Task to carry out: Continue the article about the Donnas album Bitchin' from where it stops.

Page extract:
## BEGIN
Studio album by The Donnas
- Released: September 18, 2007
- Recorded: Clear Lake Audio, North Hollywood, CA
- Length: 44:47
- Label: Purple Feather; RedEye;
- Producer: Jay Ruston, The Donnas

The Donnas chronology
| Gold Medal (2004) | Bitchin' (2007) | Greatest Hits Vol. 16 (2009) |

= Bitchin' =

Bitchin' is the seventh and final studio album by the American hard rock band The Donnas, released in 2007 on their own label Purple Feather and released through RedEye. It is their first album since leaving Atlantic Records. The record was produced by Jay Ruston (Polyphonic Spree, Metal Skool, Meat Loaf) and The Donnas. Two of the tracks, "Wasted" and "Here for the Party", were co-written with songwriter Holly Knight ("Love Is a Battlefield", "Obsession", "The Warrior").

The iTunes bonus track, "New Kid in School", is featured in the game Rock Band 2.

The album was made available on CD, a double-purple vinyl, and as a digital download.

Professional ratings
Aggregate scores
| Source | Rating |
| Metacritic | 54/100 |
Review scores
| Source | Rating |
| AllMusic | Star |
| musicOMH | Star |
| Now | Star |
| The Phoenix | Star |
| Pitchfork | 4/10 |
| PopMatters | 4/10 |
| Robert Christgau | (dud) |
| Rolling Stone | Star |
| Spin | 4/10 |
| Stylus Magazine | D |

==Critical reception==
Bitchin was met with "mixed or average" reviews from critics. At Metacritic, which assigns a weighted average rating out of 100 to reviews from mainstream publications, this release received an average score of 54 based on 14 reviews.

In a review for AllMusic, critic reviewer Stephen Thomas Erlewine wrote: "The Donnas once rocked as if they were tanked to the gills but they now sound like they're playing with ferocious hangovers they just can't shake." At Billboard, Wes Orshoski noted the songs on the album are "too light on hooks" and "fail to balance irony, nasty shredding and big choruses." Evan Davies of Now said: "The foursome tend to write the same songs over and over again, this time thinly veiled in arena - and hair-metal swagger, but still too similar structurally to sound like they've challenged themselves."
## END
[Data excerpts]
## BEGIN
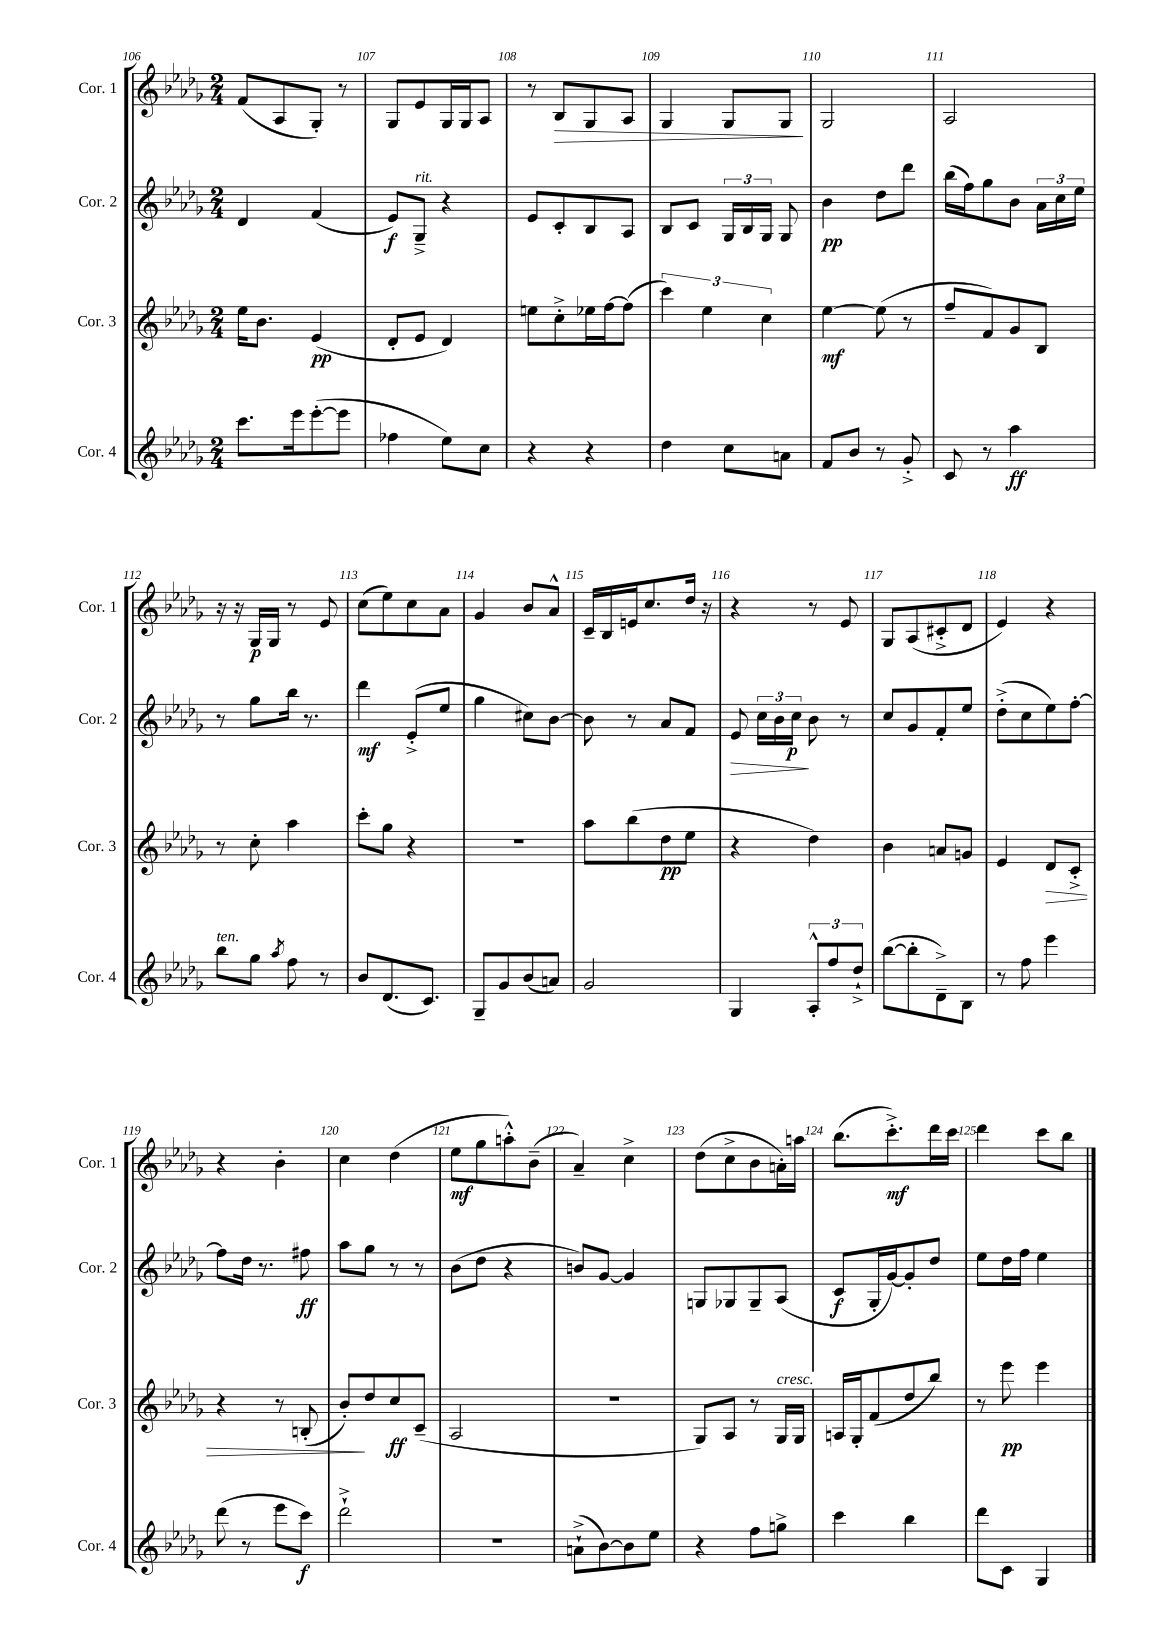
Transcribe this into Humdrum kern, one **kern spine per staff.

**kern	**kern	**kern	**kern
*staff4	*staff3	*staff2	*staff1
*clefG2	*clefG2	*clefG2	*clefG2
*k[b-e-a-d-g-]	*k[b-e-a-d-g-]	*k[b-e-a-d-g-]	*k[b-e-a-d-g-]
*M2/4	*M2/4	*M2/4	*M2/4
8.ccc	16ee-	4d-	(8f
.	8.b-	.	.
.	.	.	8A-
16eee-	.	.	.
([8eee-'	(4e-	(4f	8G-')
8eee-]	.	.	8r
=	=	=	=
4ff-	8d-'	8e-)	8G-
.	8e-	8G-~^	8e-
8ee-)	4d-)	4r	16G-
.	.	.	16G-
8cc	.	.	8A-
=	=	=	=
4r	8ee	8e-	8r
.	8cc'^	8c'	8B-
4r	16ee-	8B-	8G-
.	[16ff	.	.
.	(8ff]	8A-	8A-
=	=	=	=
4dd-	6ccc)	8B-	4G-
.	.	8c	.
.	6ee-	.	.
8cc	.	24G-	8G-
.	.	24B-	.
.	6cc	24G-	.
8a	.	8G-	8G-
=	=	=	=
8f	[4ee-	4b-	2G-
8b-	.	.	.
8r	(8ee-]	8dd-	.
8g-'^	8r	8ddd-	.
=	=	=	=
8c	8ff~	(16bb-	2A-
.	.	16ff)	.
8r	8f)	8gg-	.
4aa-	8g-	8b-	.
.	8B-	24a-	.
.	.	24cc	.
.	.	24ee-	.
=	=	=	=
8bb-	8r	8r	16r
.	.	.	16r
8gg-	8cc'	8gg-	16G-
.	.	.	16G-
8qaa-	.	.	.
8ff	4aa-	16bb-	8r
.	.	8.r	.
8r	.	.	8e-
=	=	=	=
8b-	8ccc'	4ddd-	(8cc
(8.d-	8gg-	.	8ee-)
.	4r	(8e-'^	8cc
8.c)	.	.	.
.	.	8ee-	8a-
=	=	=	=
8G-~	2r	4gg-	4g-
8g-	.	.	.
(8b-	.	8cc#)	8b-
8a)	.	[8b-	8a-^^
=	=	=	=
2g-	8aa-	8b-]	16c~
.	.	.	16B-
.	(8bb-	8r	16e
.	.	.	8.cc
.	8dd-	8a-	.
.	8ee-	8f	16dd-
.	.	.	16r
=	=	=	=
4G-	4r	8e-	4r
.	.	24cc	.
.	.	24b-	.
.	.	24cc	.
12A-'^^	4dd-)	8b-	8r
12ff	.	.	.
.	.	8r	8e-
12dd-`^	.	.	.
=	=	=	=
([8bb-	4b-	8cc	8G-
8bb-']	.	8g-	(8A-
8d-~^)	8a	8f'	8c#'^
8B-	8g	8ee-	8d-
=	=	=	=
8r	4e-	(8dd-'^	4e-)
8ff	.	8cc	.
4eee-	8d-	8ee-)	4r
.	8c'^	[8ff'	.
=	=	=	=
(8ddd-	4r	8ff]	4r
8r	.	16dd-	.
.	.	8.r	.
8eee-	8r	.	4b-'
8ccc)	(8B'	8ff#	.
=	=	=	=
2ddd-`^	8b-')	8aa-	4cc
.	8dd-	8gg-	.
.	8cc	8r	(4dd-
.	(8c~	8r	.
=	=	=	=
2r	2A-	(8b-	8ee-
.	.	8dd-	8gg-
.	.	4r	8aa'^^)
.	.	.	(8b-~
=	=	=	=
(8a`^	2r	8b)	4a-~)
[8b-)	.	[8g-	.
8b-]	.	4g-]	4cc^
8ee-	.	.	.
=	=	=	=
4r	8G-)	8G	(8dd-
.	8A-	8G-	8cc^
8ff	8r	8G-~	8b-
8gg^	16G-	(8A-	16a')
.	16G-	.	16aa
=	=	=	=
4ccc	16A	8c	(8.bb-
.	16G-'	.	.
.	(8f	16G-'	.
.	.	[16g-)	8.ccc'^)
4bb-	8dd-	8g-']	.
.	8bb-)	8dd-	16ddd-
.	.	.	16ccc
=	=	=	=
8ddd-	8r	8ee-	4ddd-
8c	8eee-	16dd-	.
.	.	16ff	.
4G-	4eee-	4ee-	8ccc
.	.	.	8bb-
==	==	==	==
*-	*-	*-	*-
## END
Task answer:
Writing for Pitchfork, David Raposa said the release "sounds like a half-hearted compromise between what the group was and what the group wants to become."

== Track listing ==

| No. | Title | Writer(s) | Length |
|---|---|---|---|
| 1. | "Bitchin'" |  | 2:09 |
| 2. | "Don't Wait Up for Me" |  | 3:27 |
| 3. | "Wasted" | The Donnas; Holly Knight; | 3:29 |
| 4. | "What Do I Have to Do" |  | 3:07 |
| 5. | "Save Me" |  | 3:14 |
| 6. | "Like an Animal" |  | 2:42 |
| 7. | "Here for the Party" | The Donnas; Knight; | 2:54 |
| 8. | "Better off Dancing" |  | 3:21 |
| 9. | "Love You Till It Hurts" |  | 3:32 |
| 10. | "Smoke You Out" |  | 3:22 |
| 11. | "Girl Talk" |  | 3:14 |
| 12. | "Give Me What I Want" |  | 3:13 |
| 13. | "Tonight's Alright" |  | 3:16 |
| 14. | "When the Show Is Over" |  | 3:43 |
| Total length: |  |  | 44:40 |

Bonus tracks
| No. | Title | Writer(s) | Length |
|---|---|---|---|
| 15. | "Randi" (Wal-Mart downloadable bonus track) | Ivan Doroschuk | 2:39 |
| 16. | "The Safety Dance" (vinyl bonus track) |  | 2:26 |
| 17. | "We Own the Night" (UK bonus track) |  | 2:49 |
| 18. | "Can't Keep It a Secret" (Japanese bonus track) |  | 2:52 |
| 19. | "New Kid in School" (iTunes bonus track) |  | 3:36 |
| 20. | "She's Out of Control" (unreleased track) |  | 2:33 |

== Singles ==
- "Don't Wait Up For Me", released in August 2007.

== Charts ==

Chart performance for Bitchin'
| Chart (2007) | Peak position |
|---|---|
| Japanese Albums (Oricon) | 177 |
| US Billboard 200 | 89 |
| US Independent Albums (Billboard) | 9 |

== Personnel ==

Band members
- Brett Anderson – lead vocals
- Allison Robertson – guitars, backing vocals
- Maya Ford – bass, backing vocals
- Torry Castellano – drums, percussion, backing vocals

Additional musicians
- Holly Knight − vocals
- Joey Minkes – harmonica on "Here for the Party"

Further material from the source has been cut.